◆ Texte proposé:
-=-=-

Le Time et sa croisade anti-Venezuela Par Jean Araud InvestigAction
Quand on lit un magazine aussi prestigieux que le Time, on peut imaginer que ses sources d’informations internationales sont sérieusement vérifiées. Mais lorsqu’on lit un article sur le Venezuela rédigé par leur journaliste Ioan Grillo et que l’on vit au quotidien dans ce pays, on peut sérieusement se demander si ce journaliste est mal informé, s’il se trompe en toute bonne foi, ou si au lieu de nous fournir une information il ne s’agirait pas plutôt d’une désinformation, d’une manipulation ou d’une intoxication de ses lecteurs.
Au début du mois d’août, le 12 plus précisément, une partie de l’opposition a révélé de manière triomphale et en exclusivité la prochaine couverture du Time à paraître le 22 août, ainsi que des extraits d’un article de Ioan Grillo tels que “le Venezuela se meurt”, “La lente chute d’un pays”,”Comment le pays ayant le plus de pétrole au monde s’est écroulé”, ou encore “Il était autrefois le pays le plus riche d’Amérique latine. Aujourd’hui, il s’écroule.”

-=-=-

◆ Extraits de données:

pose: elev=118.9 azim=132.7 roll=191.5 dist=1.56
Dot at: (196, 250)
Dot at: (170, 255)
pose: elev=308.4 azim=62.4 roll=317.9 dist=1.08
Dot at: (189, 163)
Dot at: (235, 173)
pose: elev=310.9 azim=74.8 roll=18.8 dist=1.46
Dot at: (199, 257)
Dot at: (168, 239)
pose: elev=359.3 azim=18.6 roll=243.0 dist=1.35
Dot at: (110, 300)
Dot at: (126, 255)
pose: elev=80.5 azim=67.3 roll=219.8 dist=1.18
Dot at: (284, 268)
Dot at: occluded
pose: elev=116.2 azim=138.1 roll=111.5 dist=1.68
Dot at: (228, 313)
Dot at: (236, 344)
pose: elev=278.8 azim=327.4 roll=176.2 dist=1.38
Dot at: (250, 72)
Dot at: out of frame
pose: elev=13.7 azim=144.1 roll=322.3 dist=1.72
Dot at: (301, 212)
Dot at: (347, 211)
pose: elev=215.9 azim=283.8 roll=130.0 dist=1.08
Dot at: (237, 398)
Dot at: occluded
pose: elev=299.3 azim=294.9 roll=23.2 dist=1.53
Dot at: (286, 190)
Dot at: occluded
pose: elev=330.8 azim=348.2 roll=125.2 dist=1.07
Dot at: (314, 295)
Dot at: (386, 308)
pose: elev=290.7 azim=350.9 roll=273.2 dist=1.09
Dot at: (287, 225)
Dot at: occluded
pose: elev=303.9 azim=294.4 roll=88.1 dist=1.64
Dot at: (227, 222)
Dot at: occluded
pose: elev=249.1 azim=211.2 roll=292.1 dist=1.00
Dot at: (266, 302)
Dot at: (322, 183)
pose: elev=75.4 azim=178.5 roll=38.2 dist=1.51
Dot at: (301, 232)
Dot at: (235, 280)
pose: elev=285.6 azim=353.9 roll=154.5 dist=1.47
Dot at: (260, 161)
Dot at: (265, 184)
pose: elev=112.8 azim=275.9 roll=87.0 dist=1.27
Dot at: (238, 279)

-=-=-

◆ Travail à faire:
1. Recopiez l'article sur le Time et le Venezuela en commençant par « Le Time et sa » et en allant jusqu'à « de ses lecteurs. ».
2. Répondez à ces questions sur l'article sur le Time et le Venezuela :
(a) Quel journaliste du Time a rédigé l'article sur le Venezuela ?
(b) Quel jour du mois d'août une partie de l'opposition a-t-elle révélé la prochaine couverture du Time ?
(c) À quelle date cette couverture devait-elle paraître ?
3. Prolongez l'article sur le Time et le Venezuela à partir de l'endroit où il s'arrête.
Les enregistrements n'interviennent pas dans ce travail.

◆ Réponses aux exercices:
1.
Le Time et sa croisade anti-Venezuela Par Jean Araud InvestigAction
Quand on lit un magazine aussi prestigieux que le Time, on peut imaginer que ses sources d’informations internationales sont sérieusement vérifiées. Mais lorsqu’on lit un article sur le Venezuela rédigé par leur journaliste Ioan Grillo et que l’on vit au quotidien dans ce pays, on peut sérieusement se demander si ce journaliste est mal informé, s’il se trompe en toute bonne foi, ou si au lieu de nous fournir une information il ne s’agirait pas plutôt d’une désinformation, d’une manipulation ou d’une intoxication de ses lecteurs.

2.
(a) Ioan Grillo.
(b) Le 12 août.
(c) Le 22 août.

3.
Elle a également annoncé que la revue Time évoquerait le thème de la pénurie de produits de première nécessité.
Nous ne doutons pas du fait que le Time a pris cet article au sérieux, car tous les journalistes ne voient pas leur article propulsé en couverture. Nous ne doutons pas non plus des liens étroits qui existent entre le magazine et une frange de l’opposition vénézuélienne, car être capable de présenter l’article d’un journal ainsi que la couverture de ce dernier avec dix jours d’avance n’est pas donné à tout le monde.
Nous attendions donc la publication du Time du 22 août afin de pouvoir lire les grandes exclusivités rapportées par cet auteur.
Au fil des jours, nous nous sommes aperçus qu’il n’avait rien écrit d’exclusif.
Le 20 août déjà, le New York Post entrait en scène avec la publication d’une vidéo présentant le Venezuela comme la capitale mondiale de la violence, avec nombre de ses citoyens vivant dans la pauvreté et ayant comme seul moyen de subsistance le trafic de drogue.
Mais avant cela, l’autre journal prestigieux britannique, le Financial Times, avait devancé le Time et le New York Post, en affirmant le 18 août que la “situation que traverse le Venezuela est comparable aux problèmes qui existaient avant la chute du Mur de Berlin”.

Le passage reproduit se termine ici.